It’s not been a good week for proponents of District self-determination. There was hope the city might take a baby step this week toward freedom from its congressional yoke, with a budget autonomy bill set to pass a Senate committee. Alas, Sen. Rand Paul (R-Ky.) foiled those plans with a passel of noxious amendments, leaving advocates to reconsider their extremely limited options.
But, buck up, folks: Ralph Nader has a plan!
He’s set to lead a Monday news conference involving the leaders of several activist groups — including Public Citizen, Common Cause, U.S. Public Interest Research Group and DC Vote — to announce a “limited general strike” in support of D.C. statehood.
DC Vote, in its own advisory announcing the news conference, lays out the “limited general strike” thus: “This coalition, headed by the Center for Study of Responsive Law and Ralph Nader, has pledged to postpone their arrival at work for 15 minutes on July 9, 2012, 30 minutes on August 1, 2012, 45 minutes on September 10, 2012 and one hour on October 1, 2012.”
Translation: We’re showing up late at work for a few days.

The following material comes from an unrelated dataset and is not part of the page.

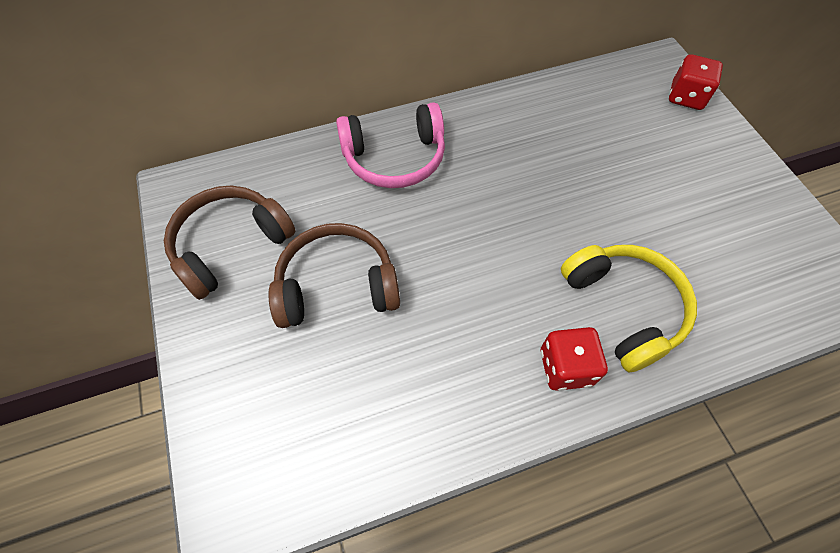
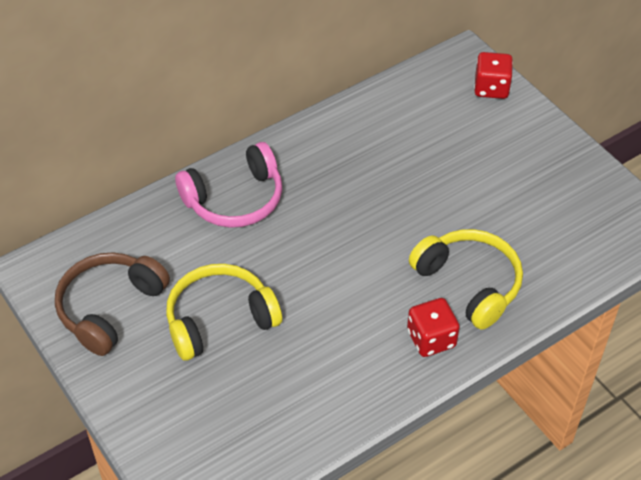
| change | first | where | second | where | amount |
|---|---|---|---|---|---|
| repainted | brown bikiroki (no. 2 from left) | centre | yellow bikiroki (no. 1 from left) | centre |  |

Reached Friday afternoon, Nader assistant Katherine Raymond said the “strike” is intended “to bring attention to the issue and get people talking about it again.”

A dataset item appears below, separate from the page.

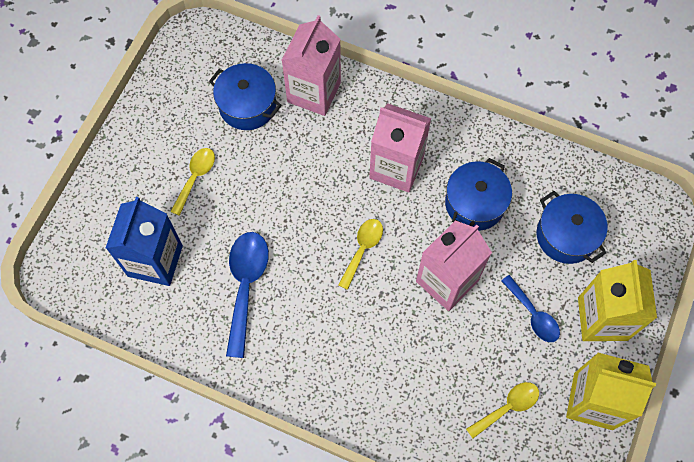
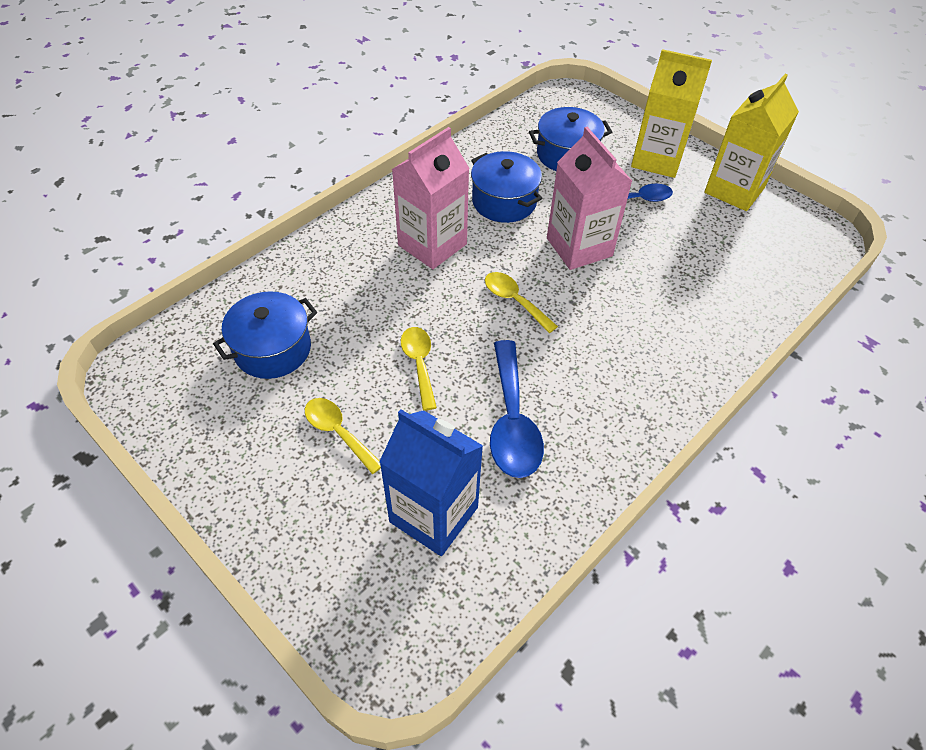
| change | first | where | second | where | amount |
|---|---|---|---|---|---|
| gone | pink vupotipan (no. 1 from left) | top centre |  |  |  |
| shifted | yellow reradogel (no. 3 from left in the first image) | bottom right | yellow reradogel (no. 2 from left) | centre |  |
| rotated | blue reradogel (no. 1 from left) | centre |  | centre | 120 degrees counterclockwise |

It’s symbolic, she said, in that it won’t continue indefinitely: “We’re not going to strike until D.C. becomes a state, because that would take a long time.”
Indeed it would.
The general strike has been considered an ineffective and archaic form of protest in American society for — let’s be kind — a few decades now. But if the risible suggestion that a “limited general strike” might budge the status quo even microscopically somehow results in a few more people realizing the utter fecklessness of orthodox protest tactics in the D.C. voting-rights arena, I suppose one might just consider it worthwhile.